Limited options include LED taillights, a panoramic sunroof, a 7-speaker premium sound system, HD radio and a revised navigation system with a 7-in touchscreen. There are no options on the other Tucson trim levels.
The 2014 Hyundai Tucson comes with standard stability control, 4-wheel anti-lock disc brakes, active front head restraints and six airbags (front, front side, full-length side curtain). Hyundai's BlueLink telematics, standard on Limited, provides enhanced emergency assistance, stolen vehicle recovery and much more.

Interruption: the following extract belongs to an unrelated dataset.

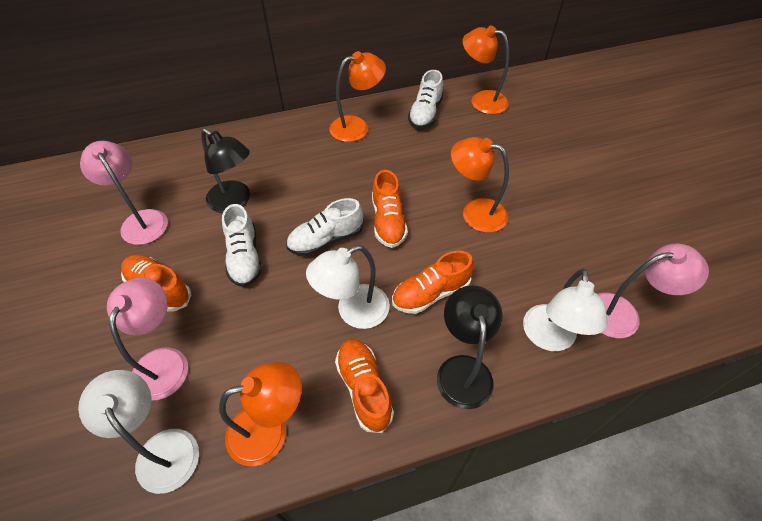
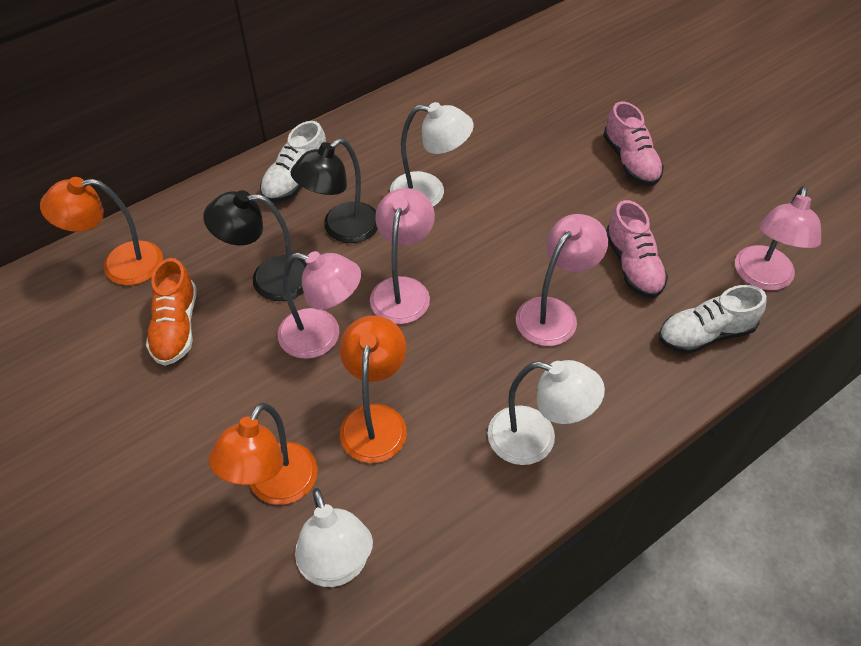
orange lamp: [219,361,302,466] [329,51,386,142] [451,137,509,233] [462,26,509,114] = 4 -> [40,177,163,285] [209,403,318,505] [340,315,407,463] = 3
orange shoe: [121,255,191,312] [335,339,394,433] [372,170,408,248] [392,250,474,314] = 4 -> [146,258,197,366] = 1
pink lamp: [80,141,168,245] [107,278,188,400] [598,244,709,338] = 3 -> [278,251,361,359] [370,188,435,324] [516,214,608,346] [735,186,821,291] = 4
pink shoe: none = 0 -> [603,101,664,186] [606,200,668,298] = 2
white shoe: [222,204,262,287] [286,198,363,256] [408,70,443,129] = 3 -> [260,121,326,202] [659,285,767,354] = 2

In government crash testing, the Tucson garnered four stars out of five overall, including four stars for frontal impacts and five stars for side impacts. The independent Insurance Institute for Highway Safety awarded the Tucson its highest rating of Good in every category except the new small overlap front test, where -- like many current vehicles -- it earned a Poor rating.
Behind the Wheel
It's refreshing to hop into a Tucson and remember how fun a genuinely compact crossover can be. With its 103.9-in wheelbase and 173.2-in overall length, the Tucson is actually smaller than the compact Elantra sedan, so it's no wonder that this thing drives like a hatchback on its tiptoes. The Tucson does ride rather firmly, but we're not offended. Impact harshness rarely registers, and the payoff is that this little crossover can actually dance in the curves. Road noise can be an issue, however. There are definitely quieter crossovers in this class.
Other Cars to Consider
Kia Sportage -- Mechanically similar to the Tucson, the Sportage boasts more angular styling and the availability of an awesome turbocharged 2.0-liter inline 4-cylinder.
Mazda CX-5 -- Mazda's new compact crossover goes toe-to-toe with the Tucson across the board, and it's even more fun to drive.
Volkswagen Tiguan -- If you're considering the Tucson Limited, know that the same money could get you into a decently equipped Tiguan, and the VW is both faster and generally nicer.
The best value is the mid-grade Tucson SE, which doesn't cost much more than the GLS but adds a lot of neat features.